Copy each line of the listing where the word "COVID" can be found.
-----
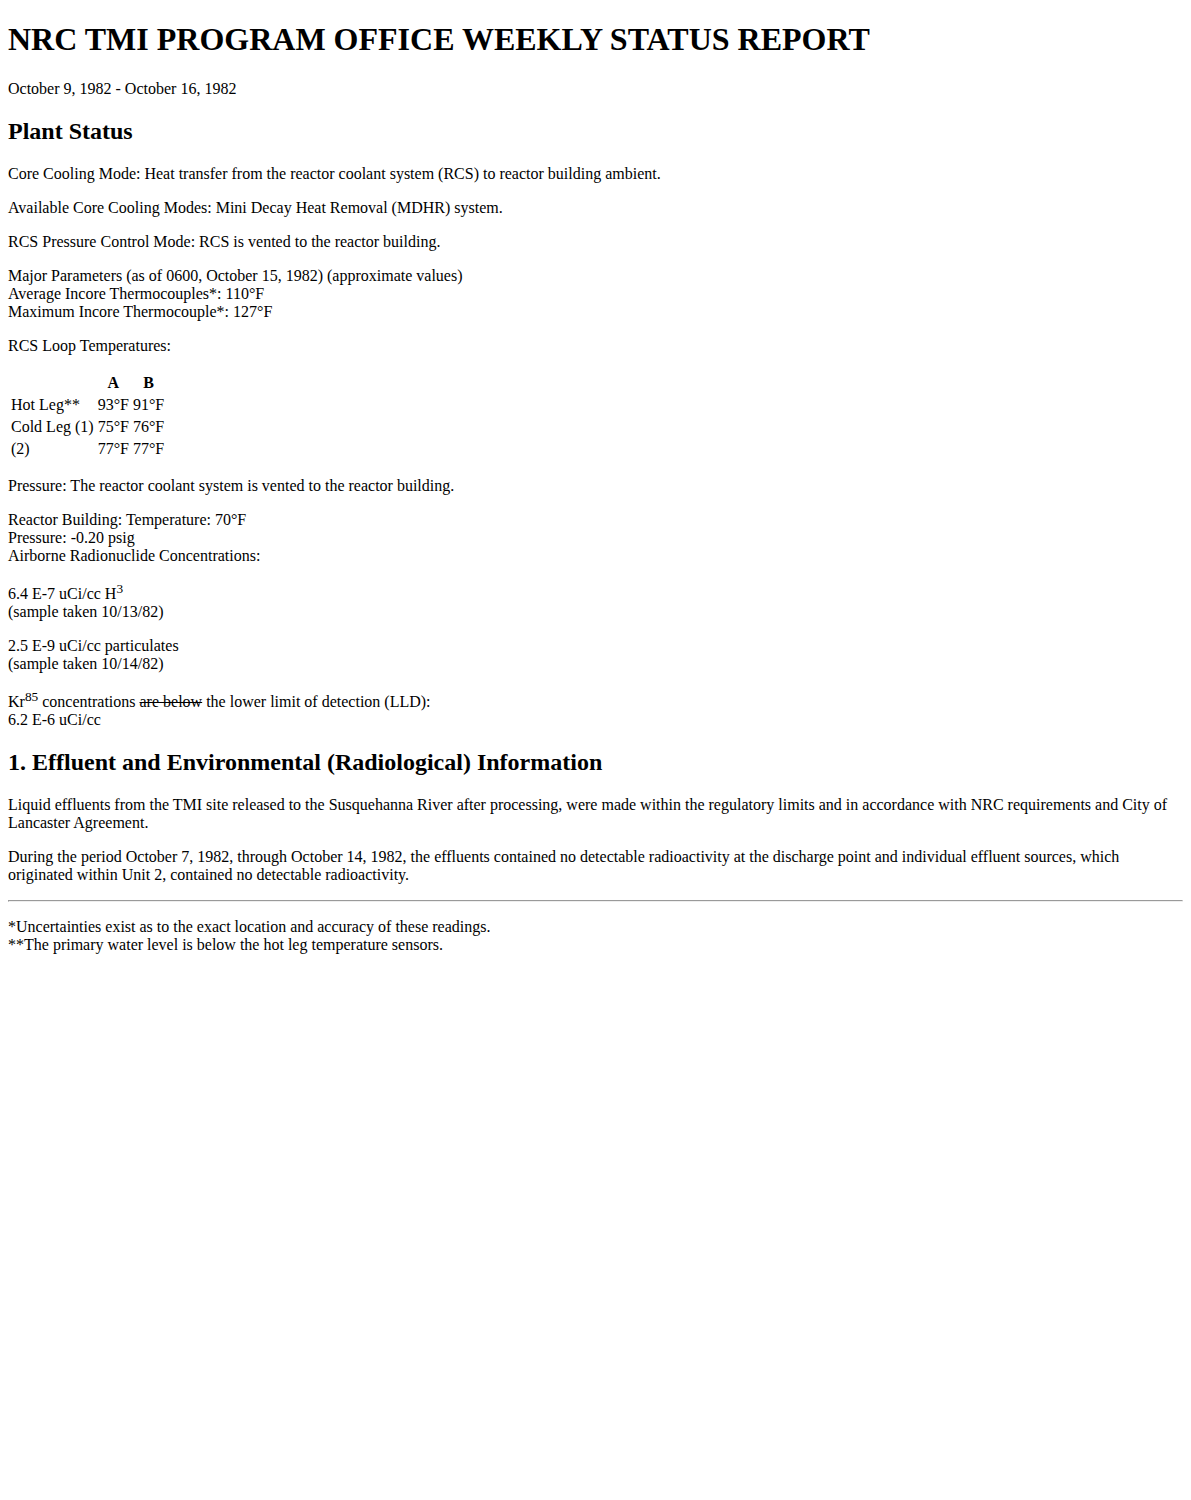NRC TMI PROGRAM OFFICE WEEKLY STATUS REPORT
October 9, 1982 - October 16, 1982
Plant Status
Core Cooling Mode: Heat transfer from the reactor coolant system (RCS) to reactor building ambient.
Available Core Cooling Modes: Mini Decay Heat Removal (MDHR) system.
RCS Pressure Control Mode: RCS is vented to the reactor building.
Major Parameters (as of 0600, October 15, 1982) (approximate values)
Average Incore Thermocouples*: 110°F
Maximum Incore Thermocouple*: 127°F
RCS Loop Temperatures:
| | A | B |
| --- | --- | --- |
| Hot Leg** | 93°F | 91°F |
| Cold Leg (1) | 75°F | 76°F |
| (2) | 77°F | 77°F |
Pressure: The reactor coolant system is vented to the reactor building.
Reactor Building: Temperature: 70°F
Pressure: -0.20 psig
Airborne Radionuclide Concentrations:
6.4 E-7 uCi/cc H3
(sample taken 10/13/82)
2.5 E-9 uCi/cc particulates
(sample taken 10/14/82)
Kr85 concentrations are below the lower limit of detection (LLD):
6.2 E-6 uCi/cc
1. Effluent and Environmental (Radiological) Information
Liquid effluents from the TMI site released to the Susquehanna River after processing, were made within the regulatory limits and in accordance with NRC requirements and City of Lancaster Agreement.
During the period October 7, 1982, through October 14, 1982, the effluents contained no detectable radioactivity at the discharge point and individual effluent sources, which originated within Unit 2, contained no detectable radioactivity.
*Uncertainties exist as to the exact location and accuracy of these readings.
**The primary water level is below the hot leg temperature sensors.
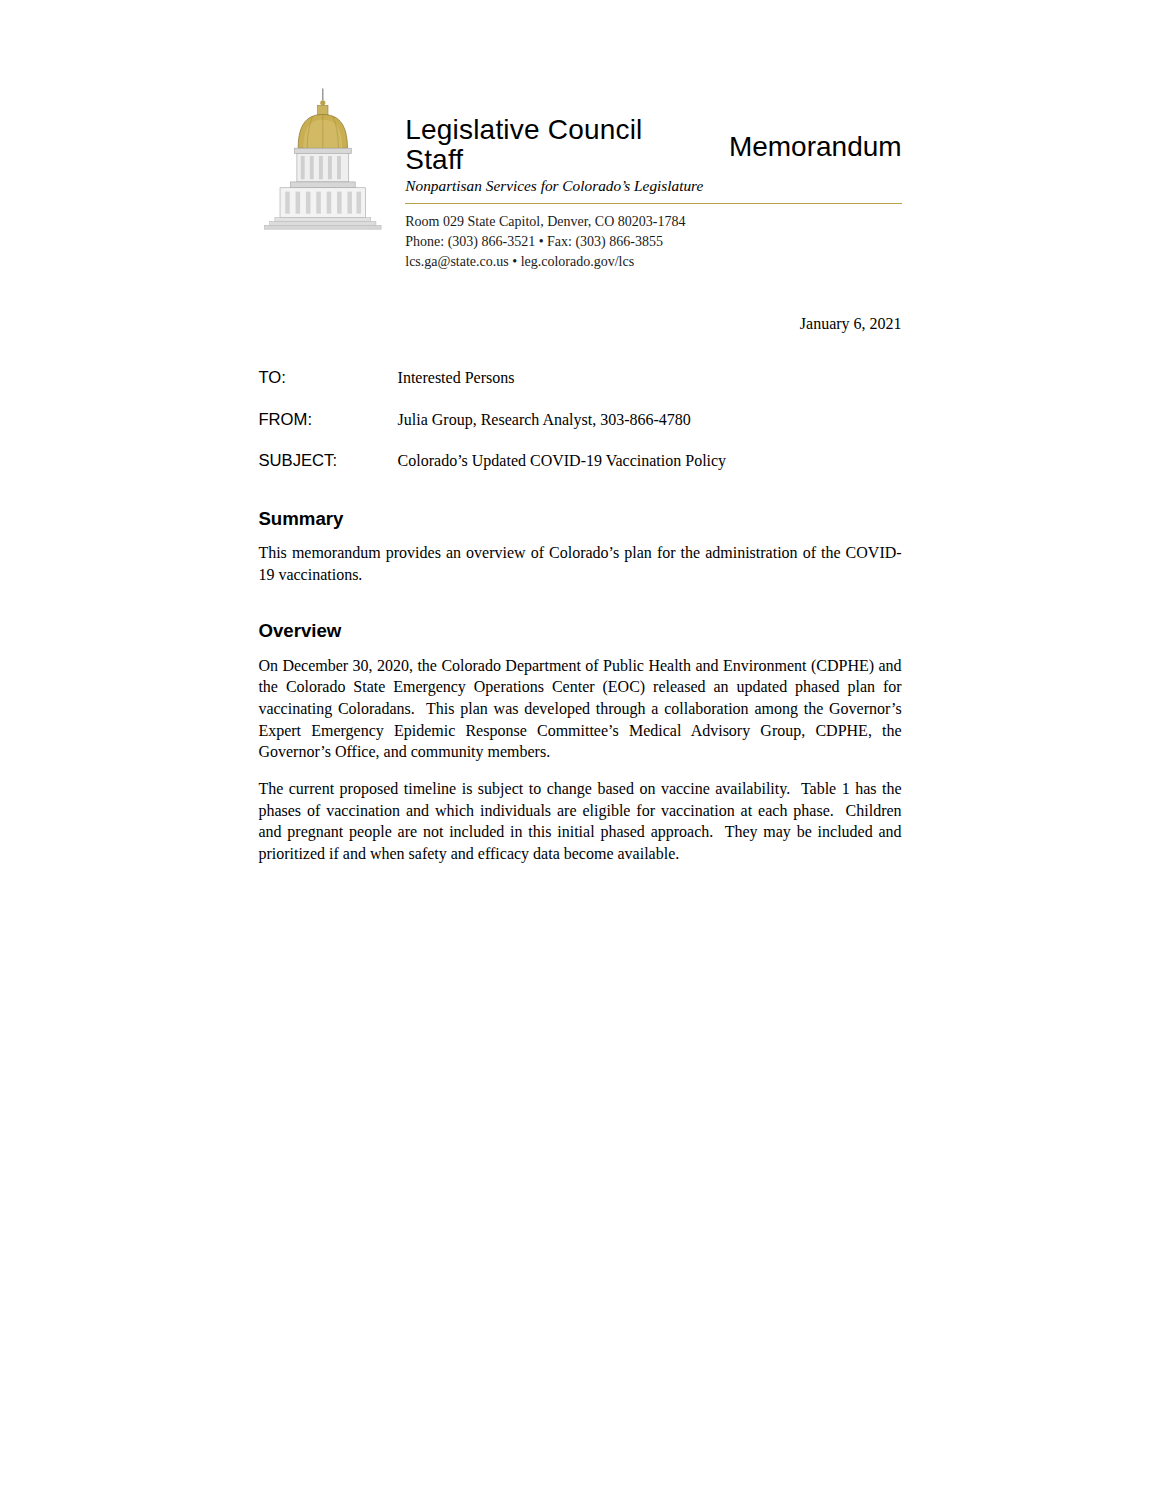Legislative Council Staff
Nonpartisan Services for Colorado’s Legislature
Memorandum
Room 029 State Capitol, Denver, CO 80203-1784
Phone: (303) 866-3521 • Fax: (303) 866-3855
lcs.ga@state.co.us • leg.colorado.gov/lcs
January 6, 2021
TO:
Interested Persons
FROM:
Julia Group, Research Analyst, 303-866-4780
SUBJECT:
Colorado’s Updated COVID-19 Vaccination Policy
Summary
This memorandum provides an overview of Colorado’s plan for the administration of the COVID-19 vaccinations.
Overview
On December 30, 2020, the Colorado Department of Public Health and Environment (CDPHE) and the Colorado State Emergency Operations Center (EOC) released an updated phased plan for vaccinating Coloradans. This plan was developed through a collaboration among the Governor’s Expert Emergency Epidemic Response Committee’s Medical Advisory Group, CDPHE, the Governor’s Office, and community members.
The current proposed timeline is subject to change based on vaccine availability. Table 1 has the phases of vaccination and which individuals are eligible for vaccination at each phase. Children and pregnant people are not included in this initial phased approach. They may be included and prioritized if and when safety and efficacy data become available.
-----
**Exercise solution**.
Colorado’s Updated COVID-19 Vaccination Policy
This memorandum provides an overview of Colorado’s plan for the administration of the COVID-19 vaccinations.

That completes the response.